▸ Supplied material:
((

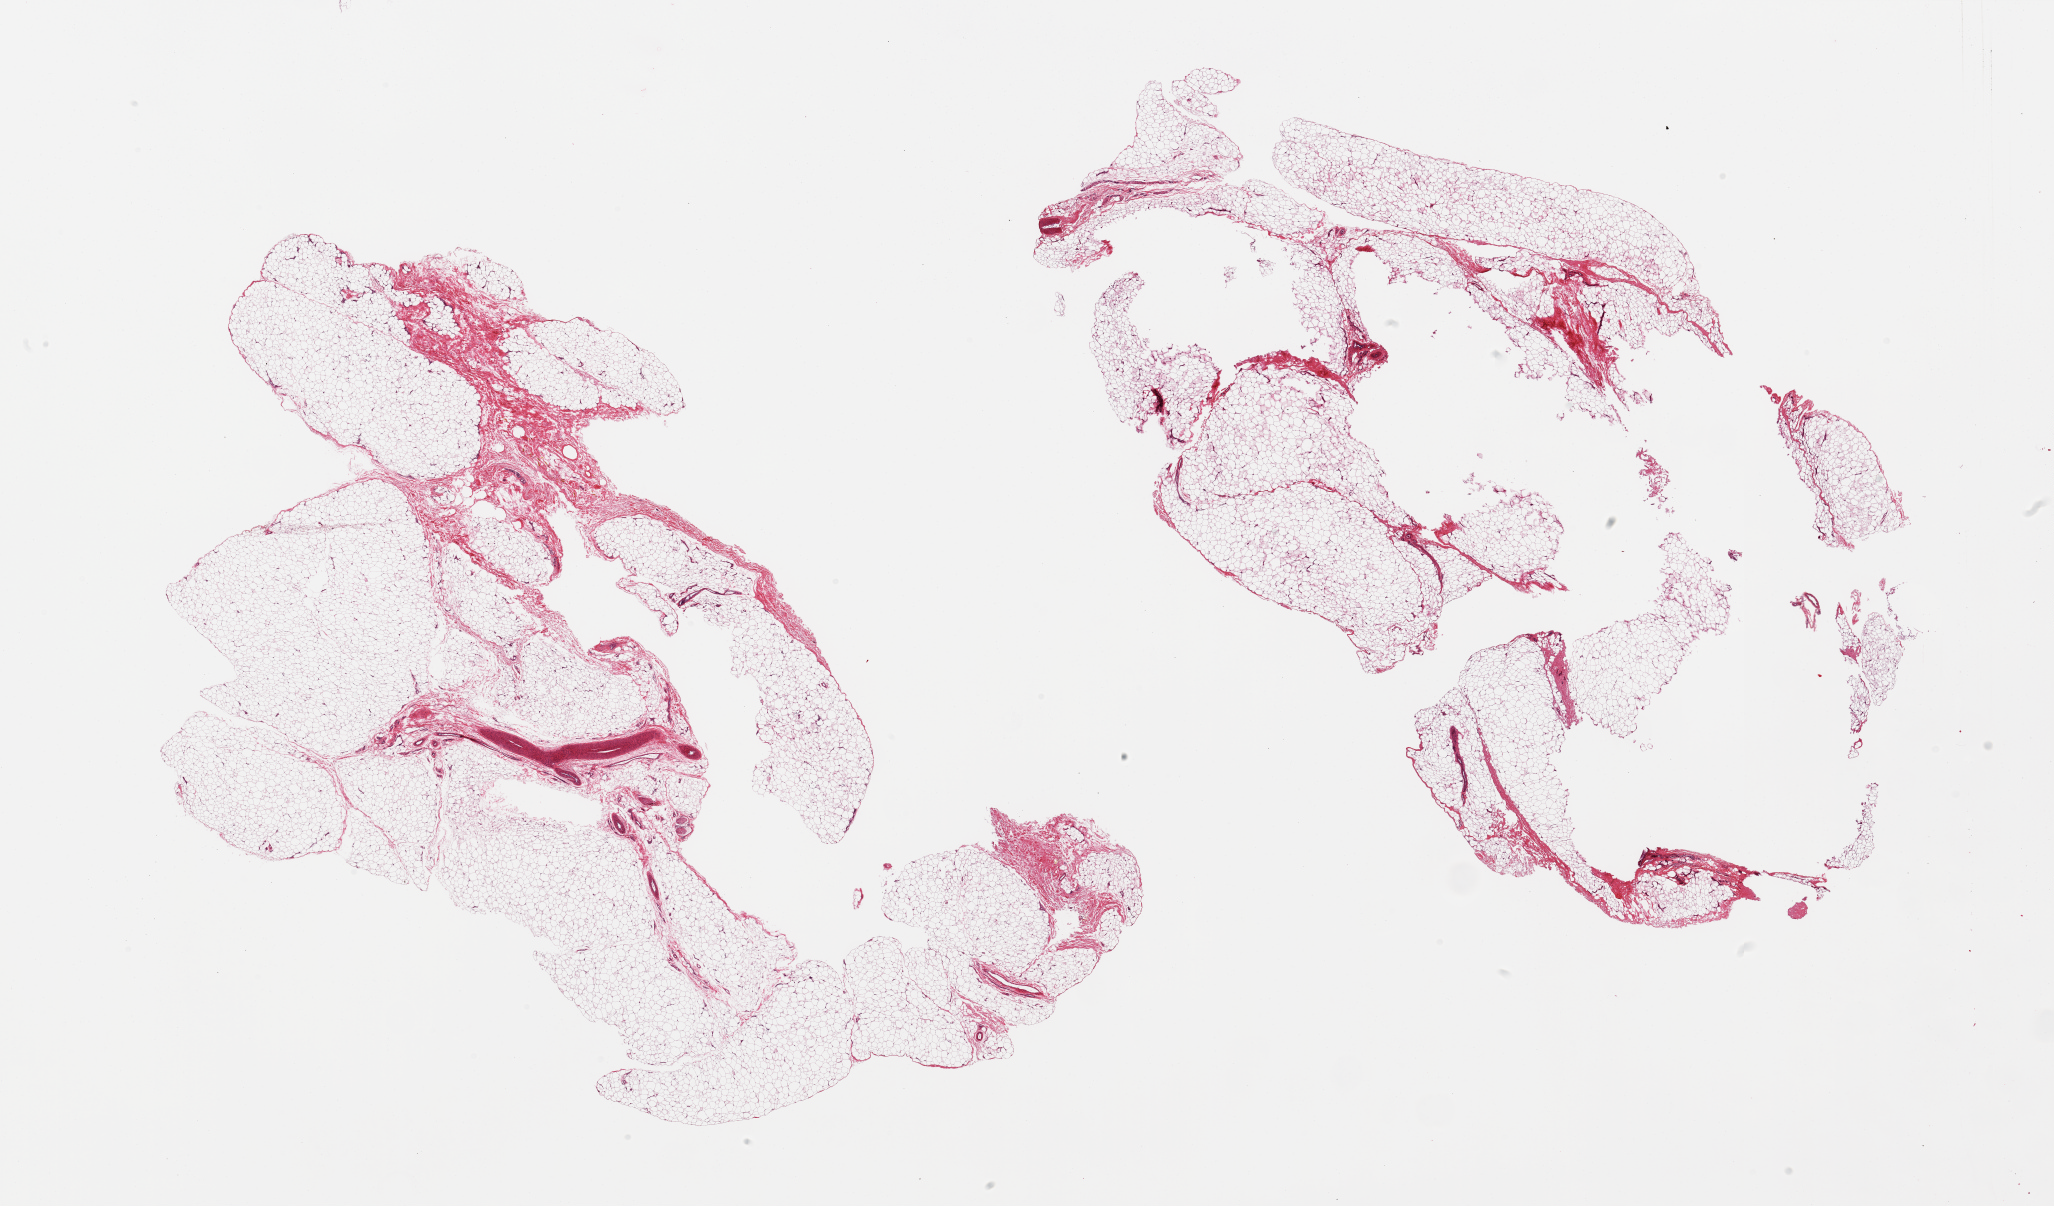
Hematoxylin and eosin (H&E) whole-slide image, low-resolution overview of the scanned area, about 32.5 x 19.1 mm. PAXgene-fixed paraffin-embedded (PFPE) section. Section of adipose tissue (target tissue). Donor tissue sample. Female donor.
Pathologist's review note for this sample: 2 pieces, ~10% fascia/vascular elements.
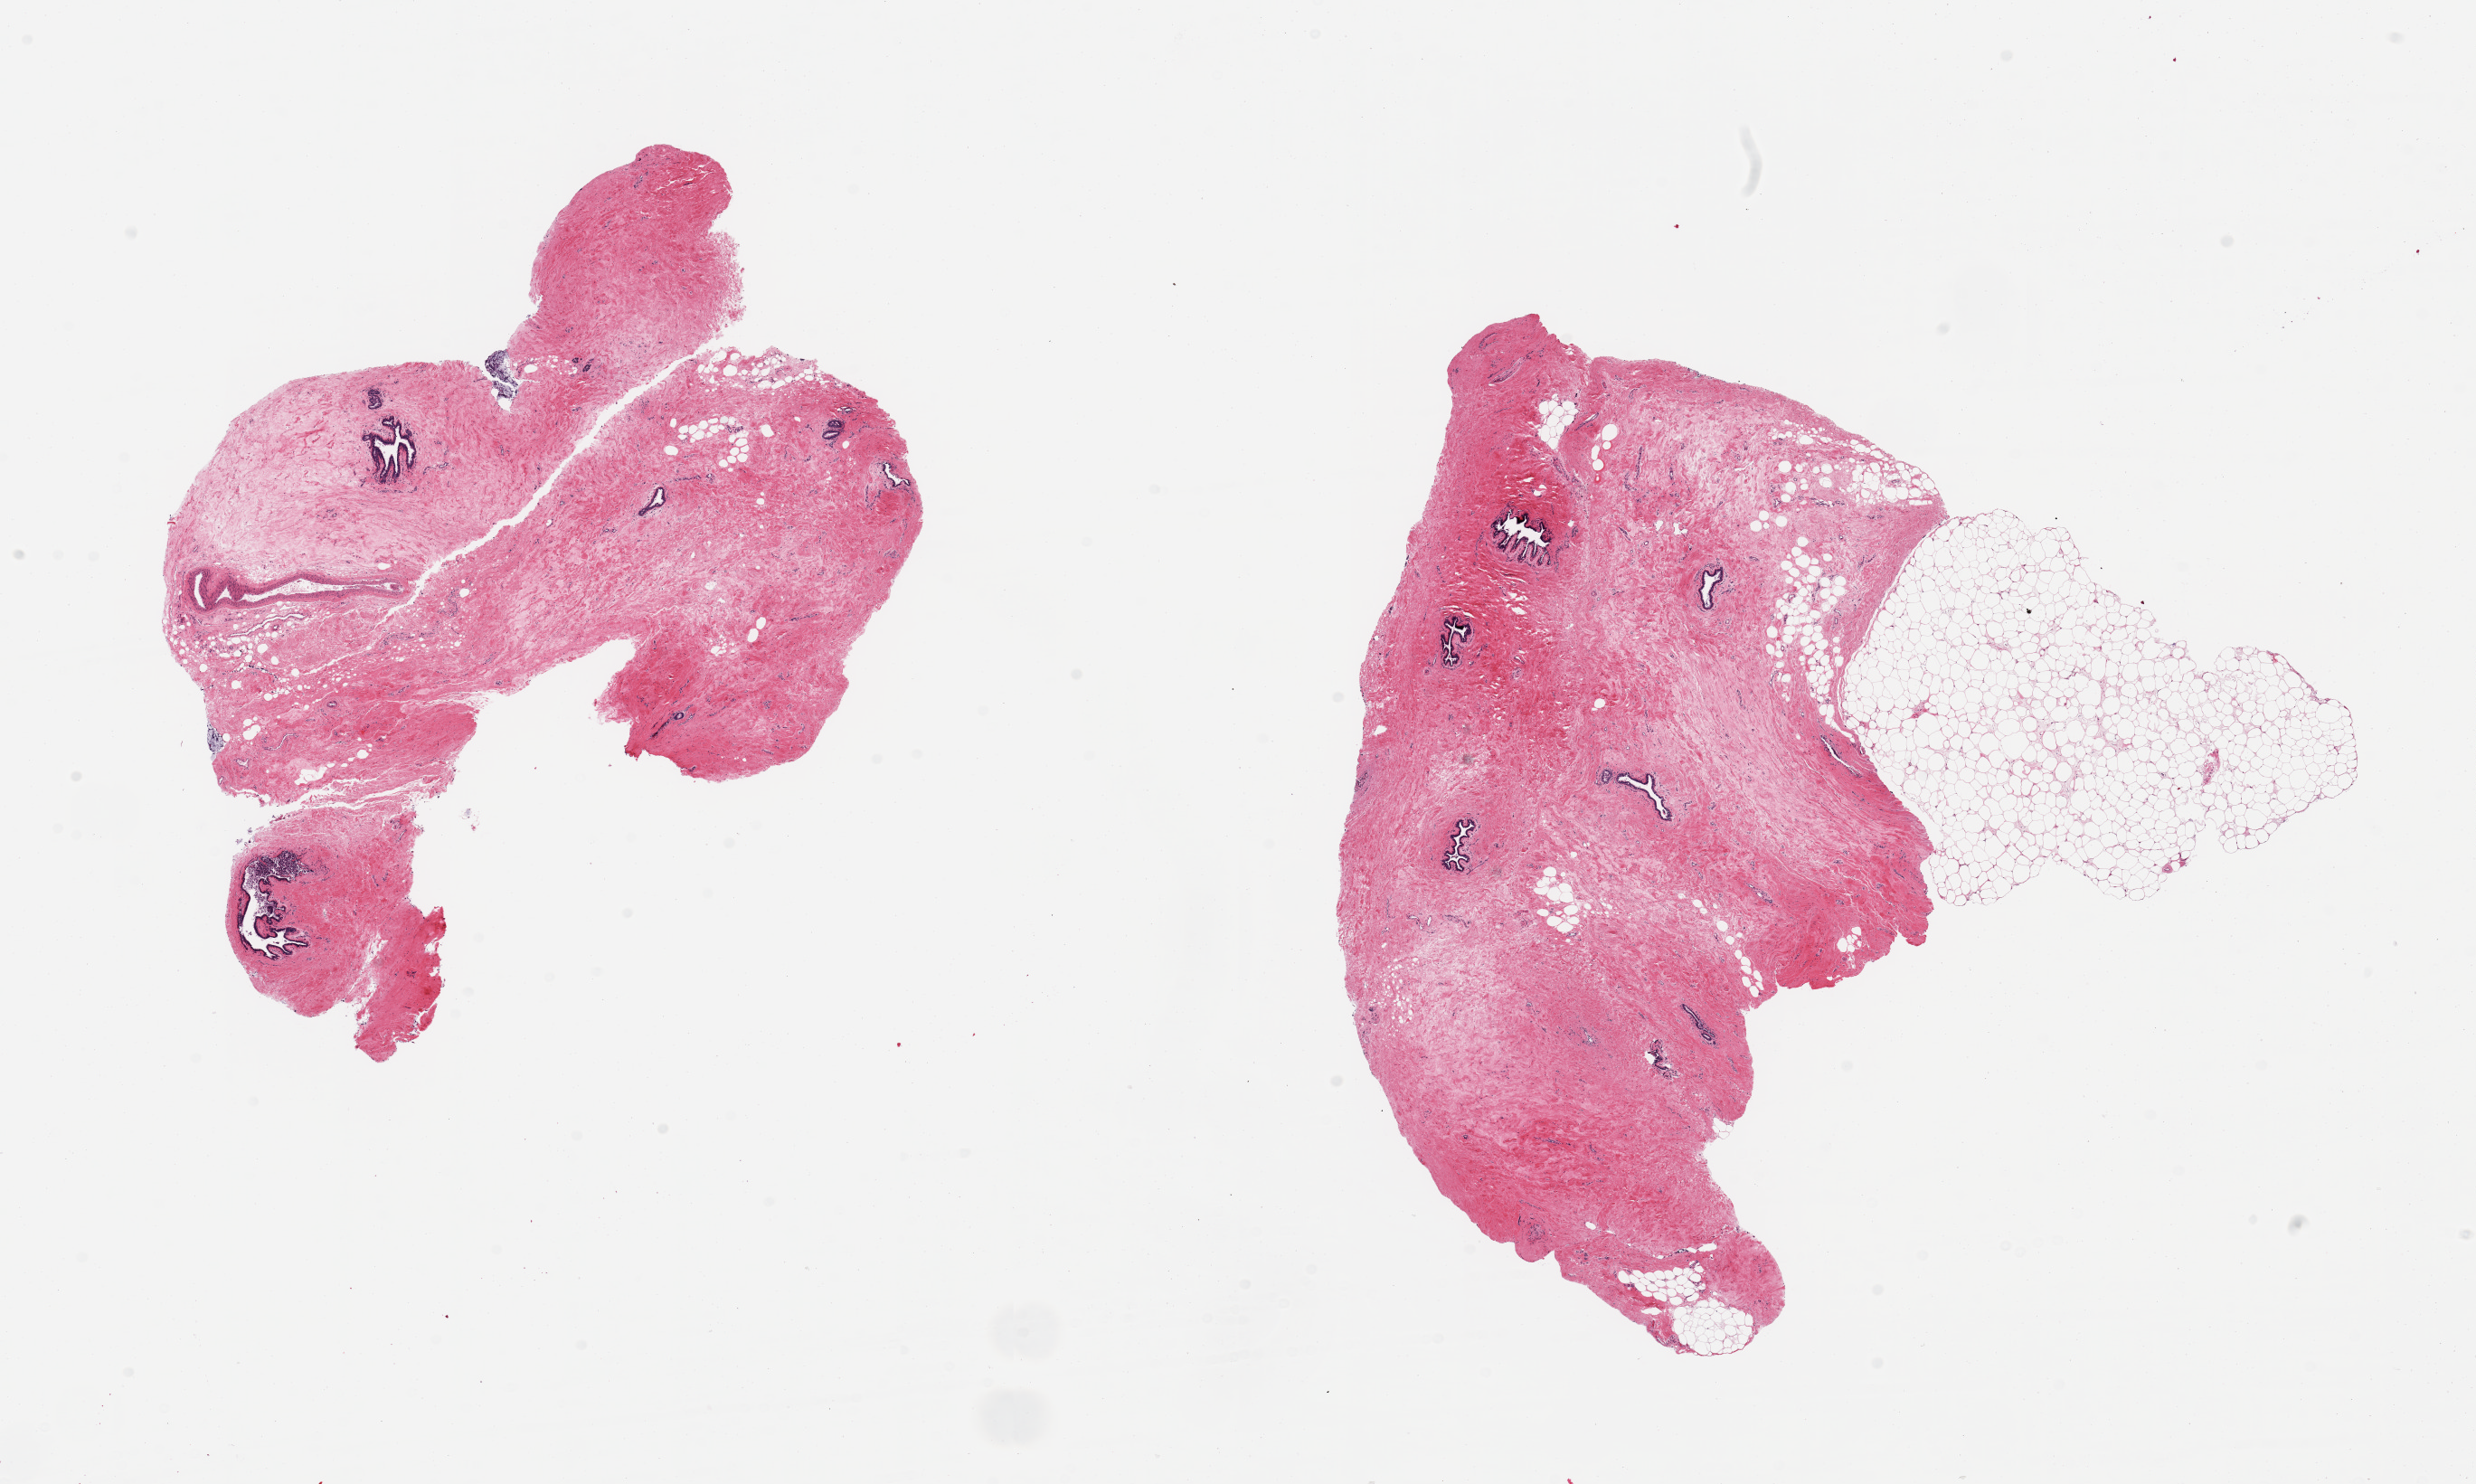
Whole-slide image, hematoxylin and eosin (H&E) stain — shown as a low-resolution overview of the whole scanned area (about 21.7 x 13.0 mm). PAXgene-fixed, paraffin-embedded tissue. Sampled site (target tissue): breast. Donor tissue sample. Male donor.
Reviewer comment on this tissue sample: 2 pieces, prominent gynecomastoid ductal and stromal hyperplasia.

))

▸ To do: Please write out every line of the listing above exactly, and leave the images behind.

▸ Solved problem:
Hematoxylin and eosin (H&E) whole-slide image, low-resolution overview of the scanned area, about 32.5 x 19.1 mm. PAXgene-fixed paraffin-embedded (PFPE) section. Section of adipose tissue (target tissue). Donor tissue sample. Female donor.
Pathologist's review note for this sample: 2 pieces, ~10% fascia/vascular elements.
Whole-slide image, hematoxylin and eosin (H&E) stain — shown as a low-resolution overview of the whole scanned area (about 21.7 x 13.0 mm). PAXgene-fixed, paraffin-embedded tissue. Sampled site (target tissue): breast. Donor tissue sample. Male donor.
Reviewer comment on this tissue sample: 2 pieces, prominent gynecomastoid ductal and stromal hyperplasia.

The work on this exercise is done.